TASK DETAILS - Retype the entries below exactly, and keep every picture out of your version.

Stored data entries -
[Start of section]

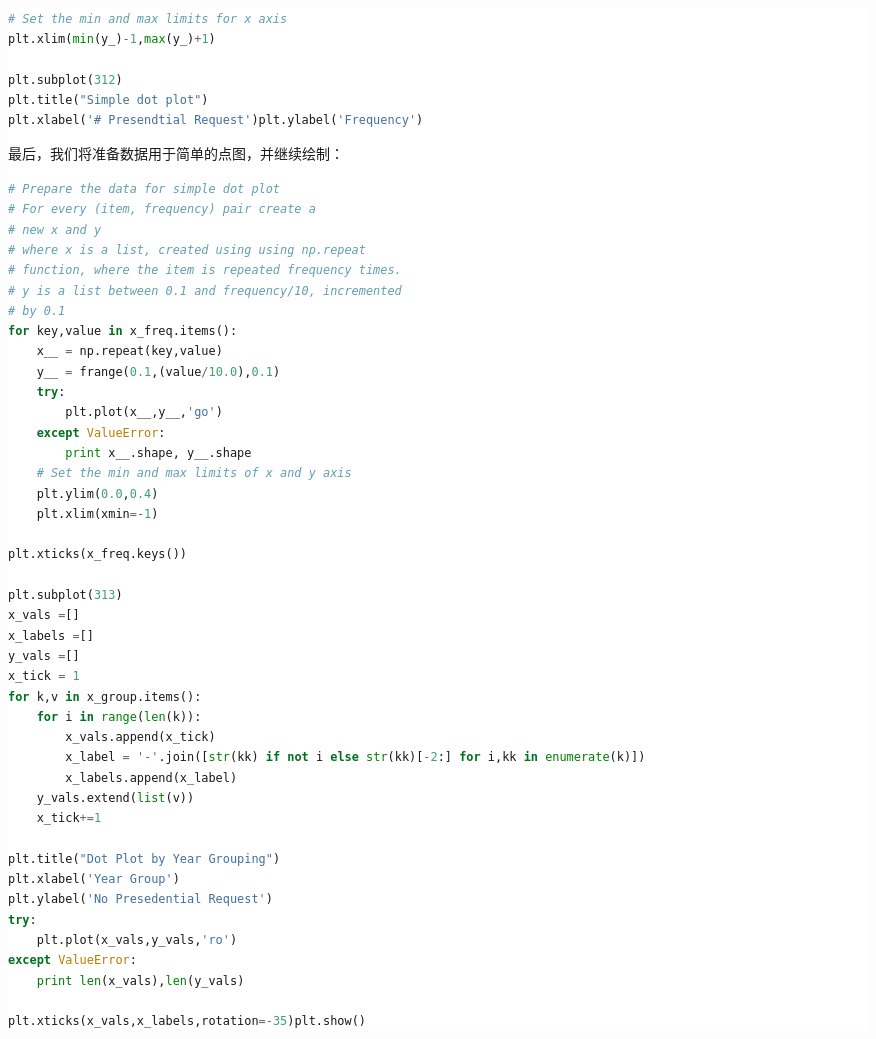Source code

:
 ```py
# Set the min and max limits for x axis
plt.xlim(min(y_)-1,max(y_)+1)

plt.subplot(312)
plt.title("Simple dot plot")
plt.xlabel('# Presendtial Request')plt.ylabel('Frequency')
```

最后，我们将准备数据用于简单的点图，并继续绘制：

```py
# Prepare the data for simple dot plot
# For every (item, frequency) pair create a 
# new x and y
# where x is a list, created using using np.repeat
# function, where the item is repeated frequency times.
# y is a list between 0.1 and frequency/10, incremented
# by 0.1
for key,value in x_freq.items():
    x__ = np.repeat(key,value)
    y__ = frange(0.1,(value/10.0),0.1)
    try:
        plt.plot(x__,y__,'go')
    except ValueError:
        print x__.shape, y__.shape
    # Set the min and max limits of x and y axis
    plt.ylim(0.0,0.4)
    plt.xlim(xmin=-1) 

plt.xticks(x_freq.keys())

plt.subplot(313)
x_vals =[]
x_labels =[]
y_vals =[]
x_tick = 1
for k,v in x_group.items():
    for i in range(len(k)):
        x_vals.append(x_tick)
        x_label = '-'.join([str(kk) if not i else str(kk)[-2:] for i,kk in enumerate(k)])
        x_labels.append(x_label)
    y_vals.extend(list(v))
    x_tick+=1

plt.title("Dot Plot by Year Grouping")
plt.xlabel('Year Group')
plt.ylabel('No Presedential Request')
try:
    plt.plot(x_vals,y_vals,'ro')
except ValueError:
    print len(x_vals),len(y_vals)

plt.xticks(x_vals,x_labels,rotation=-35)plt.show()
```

[End of section]

WRITTEN RESPONSE -
Source code

:
 ```py
# Set the min and max limits for x axis
plt.xlim(min(y_)-1,max(y_)+1)

plt.subplot(312)
plt.title("Simple dot plot")
plt.xlabel('# Presendtial Request')plt.ylabel('Frequency')
```

最后，我们将准备数据用于简单的点图，并继续绘制：

```py
# Prepare the data for simple dot plot
# For every (item, frequency) pair create a 
# new x and y
# where x is a list, created using using np.repeat
# function, where the item is repeated frequency times.
# y is a list between 0.1 and frequency/10, incremented
# by 0.1
for key,value in x_freq.items():
    x__ = np.repeat(key,value)
    y__ = frange(0.1,(value/10.0),0.1)
    try:
        plt.plot(x__,y__,'go')
    except ValueError:
        print x__.shape, y__.shape
    # Set the min and max limits of x and y axis
    plt.ylim(0.0,0.4)
    plt.xlim(xmin=-1) 

plt.xticks(x_freq.keys())

plt.subplot(313)
x_vals =[]
x_labels =[]
y_vals =[]
x_tick = 1
for k,v in x_group.items():
    for i in range(len(k)):
        x_vals.append(x_tick)
        x_label = '-'.join([str(kk) if not i else str(kk)[-2:] for i,kk in enumerate(k)])
        x_labels.append(x_label)
    y_vals.extend(list(v))
    x_tick+=1

plt.title("Dot Plot by Year Grouping")
plt.xlabel('Year Group')
plt.ylabel('No Presedential Request')
try:
    plt.plot(x_vals,y_vals,'ro')
except ValueError:
    print len(x_vals),len(y_vals)

plt.xticks(x_vals,x_labels,rotation=-35)plt.show()
```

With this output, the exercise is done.